Using checks such as linting, type-checking, and unit tests that the LLM could run locally helped tighten the loop for designers evaluating LLM's results. Having these checks run in CI provides extra guard rails.

One amazing tool our designers have been using is the Puppeteer MCP server. During development, it is possible to take screenshots of the app and provide them to the LLM. However, we found it much more effective to give the LLM direct access to the browser, as it includes access to the browser's developer tools.

Another option we are examining is how much to invest in automated checks that primarily benefit the LLM. For example, adding a linter rule to warn when inline styles are used. However, we have had to weigh this against how noisy it will be for the human developers who can understand nuance. Additionally, the effort to implement a new linting rule can vary drastically. It could be as simple as configuring an existing rule or as complex as having to write it from scratch.

Review differently

Don't review a designer's PR like you'd review a developer's PR. If you have suggestions, provide them in a way that a designer can give to an LLM. If there are deeper issues, you may want to fix them yourself. If the issues are extensive, you may want to ask the designer to try again and provide guidance on a different approach, or close the PR and assign the ticket to a developer.

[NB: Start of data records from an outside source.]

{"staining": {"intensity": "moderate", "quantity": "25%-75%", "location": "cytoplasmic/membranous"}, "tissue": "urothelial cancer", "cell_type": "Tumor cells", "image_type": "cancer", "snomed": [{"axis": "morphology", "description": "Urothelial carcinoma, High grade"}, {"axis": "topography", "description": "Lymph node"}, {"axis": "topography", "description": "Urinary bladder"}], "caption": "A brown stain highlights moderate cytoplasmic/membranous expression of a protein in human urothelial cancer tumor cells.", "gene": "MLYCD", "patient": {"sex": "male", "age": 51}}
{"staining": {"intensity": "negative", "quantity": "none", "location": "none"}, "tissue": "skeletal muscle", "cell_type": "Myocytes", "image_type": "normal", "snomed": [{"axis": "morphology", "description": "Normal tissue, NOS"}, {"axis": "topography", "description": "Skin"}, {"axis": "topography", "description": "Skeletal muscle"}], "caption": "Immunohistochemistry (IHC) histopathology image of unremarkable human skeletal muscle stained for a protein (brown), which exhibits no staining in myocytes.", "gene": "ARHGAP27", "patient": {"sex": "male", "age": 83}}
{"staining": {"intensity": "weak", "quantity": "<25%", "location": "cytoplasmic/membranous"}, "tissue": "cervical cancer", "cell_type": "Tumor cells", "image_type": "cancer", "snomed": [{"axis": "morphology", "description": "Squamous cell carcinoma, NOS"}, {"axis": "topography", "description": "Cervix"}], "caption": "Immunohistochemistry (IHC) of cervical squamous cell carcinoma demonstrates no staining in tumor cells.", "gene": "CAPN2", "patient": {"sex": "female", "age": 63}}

AI-driven reviews like CodeRabbit can help here, as they often include instructions you can give to an LLM agent. However, suggestions they provide are often inaccurate. For example, they frequently give advice that is correct for older versions of Python, but not on the version of Python we use. As a result, we recommend developers screen these review comments for designers and dismiss or resolve any irrelevant comments.

Persistent challenges and where we stand

Our most persistent challenges come from decision points that require knowledge of the codebase. LLMs cannot help directly with this due to their context window. Instead, they rely on documentation or a “memory” system. Experienced developers will be familiar with the tradeoff of trying to keep documentation up-to-date versus relying on tribal knowledge. This is complicated further by the fact that the users that would benefit most from the curation of this documentation are not well-equipped to write it. While the developers on our team also use LLM tools, we tend to provide much more specific prompts to the LLMs that obviate the need for detailed documentation/memory systems.

AI confidently ignoring the only rule that mattered

This is an ongoing experiment! The process has not been without its frustrations, including many hilarious screenshots shared by our designers of LLMs gaslighting them. We think we have found some specific workflows LLM-assisted coding by non-Engineering members works really well for, but we're continuing to try new things and tweak our approach.